HERO'S WELCOME


Writer-director Alan Ayckbourn displays his very serious side in “Hero’s Welcome,” one of the two presentations in the current Brits Off Broadway series at 59E59 Theaters. (See Search and Theater for a review of the other offering, “Confusions,” a much lighter collection of five plays.) Ayckbourn starts deceptively calm, and then, as more revelations surface, he builds to a strong climax.

Once again he—and we—have the advantage of a brilliant, versatile cast. The same five members from “Confusions” are on hand—Stephen Billington, Elizabeth Boag, Russell Dixon, Charlotte Harwood and Richard Stacey. For “Hero’s Welcome” we also get a bonus, a sixth cast member, the delightful Evelyn Hoskins.

The hero, home from war in an unspecified place and decorated for bravery, is Murray, played by Richard Stacey. He has brought home a foreign wife, whose complicated name is Madrababacascabuna, but called Baba to make life easier. Charmingly played by bright-eyed Evelyn Hoskins, Baba doesn’t speak much English, but with dictionary in hand, she is eager to learn more and comes up with amusingly sophisticated words. As for her native tongue, it is a language concocted for the drama.

The hero is arriving into an undercurrent of resentment. Brad (Stephen Billington), known as Murray’s best friend from the past, is less than enthusiastic in greeting him. Brad’s wife Kara (Charlotte Harwood) is perplexed at the reaction, and we also note how meanly she is treated by Brad. (Later Harwood doubles as Kara’s daughter Simone.)

As the background is exposed, we learn that Alice (Elizabeth Boag), the local mayor who is supposed to do the town’s honors in a ceremony saluting Murray, is still smarting from a relationship with Murray that ended badly. Alice’s husband, Derek (Russell Dixon) does his best to cater to his distraught wife feeling imprisoned by the past, but a bit of a buffoon, he gets into an entanglement when he reluctantly accepts Brad’s mean-spirited bet that he can seduce Baba, and Derek doesn’t know how to keep is mouth shut. Misunderstandings result.

Oh yes, Brad likes to shoot birds for sport and we see the rifle brought into the living room. Will the unwritten law of drama be fulfilled—that if there is a gun in sight it will have to go off at some point?
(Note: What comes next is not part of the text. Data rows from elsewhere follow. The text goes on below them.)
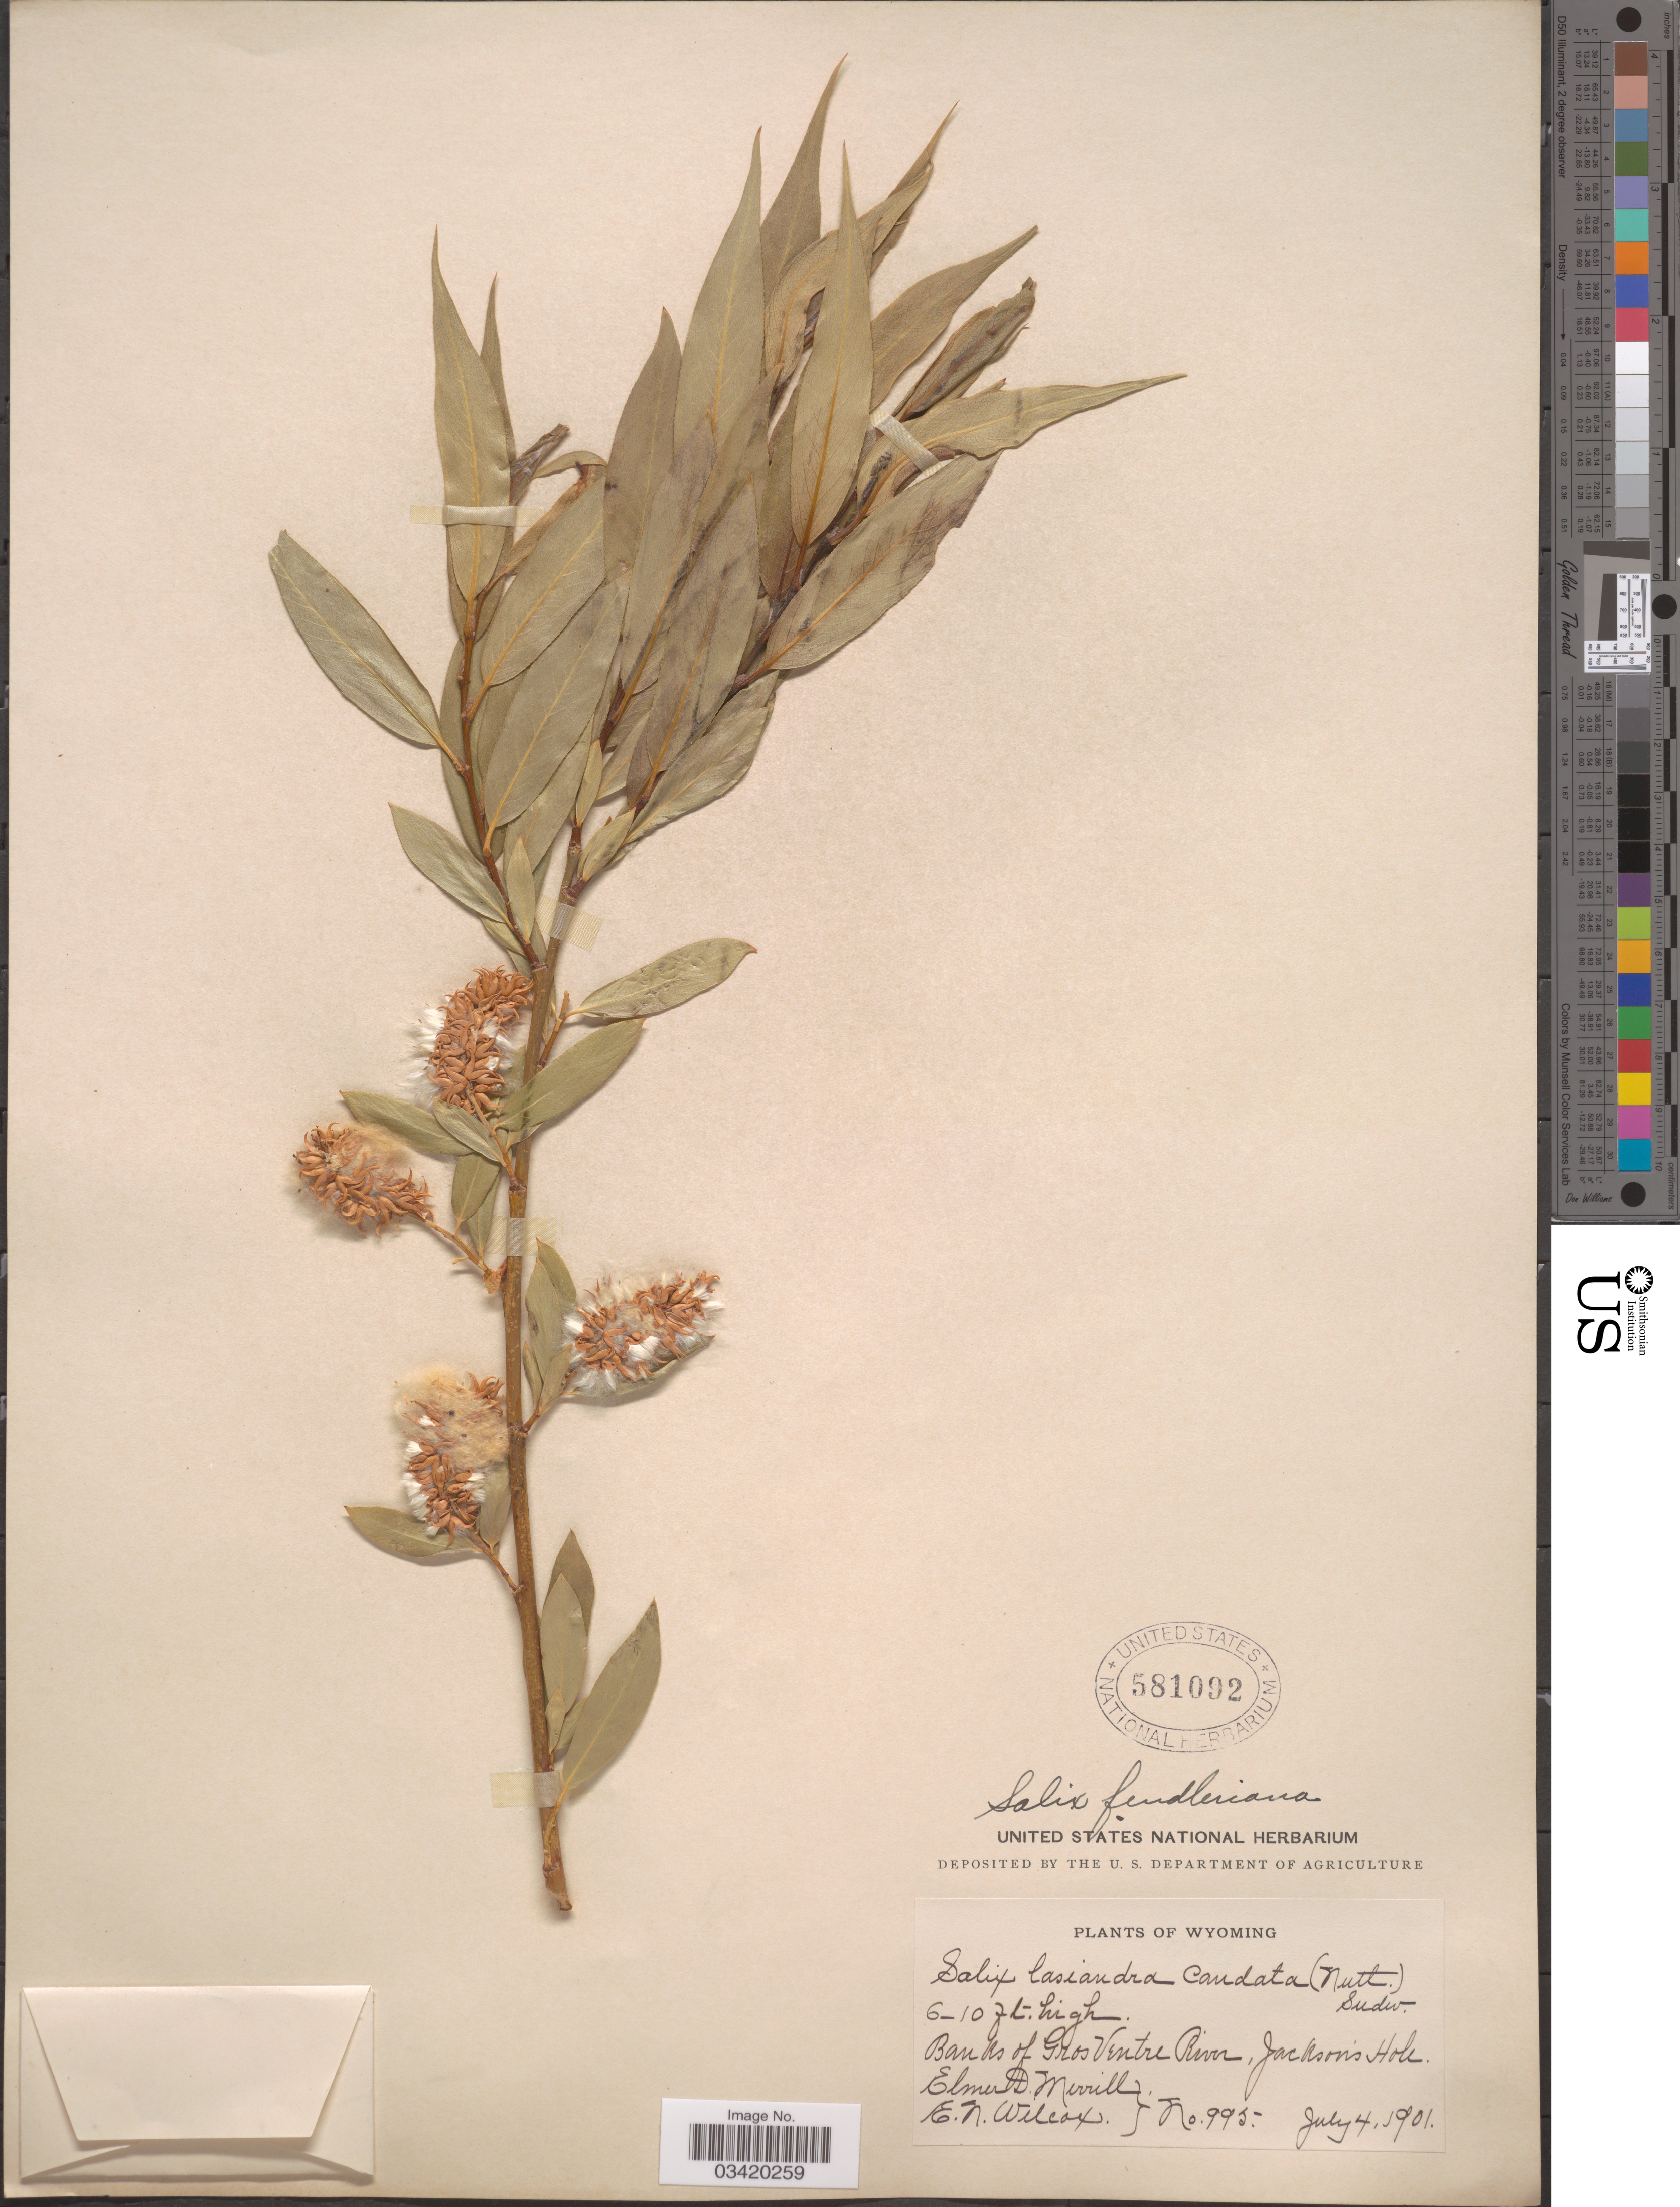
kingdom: Plantae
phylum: Tracheophyta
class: Magnoliopsida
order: Malpighiales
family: Salicaceae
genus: Salix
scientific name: Salix fendleriana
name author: Andersson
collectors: E. D. Merrill & E. Wilcox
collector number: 995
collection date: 1901-07-04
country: United States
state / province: Wyoming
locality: Banks of Gros Ventre River, Jackson's Hole.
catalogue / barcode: US 581092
Acykbourn weaves the strands of the overloaded plot into somewhat of a soap opera, except that in his hands the play comes across as more than that. There is mordant humor underscoring the complications as well as serious observations about character behavior. Despite so much jammed into in the play, Ayckbourn and his marvelous cast can keep us riveted, and his direction is lean and pointed. At 59E59 Theaters, 59 East 59th Street. Phone: 212-279-4200. Reviewed June 10, 2016.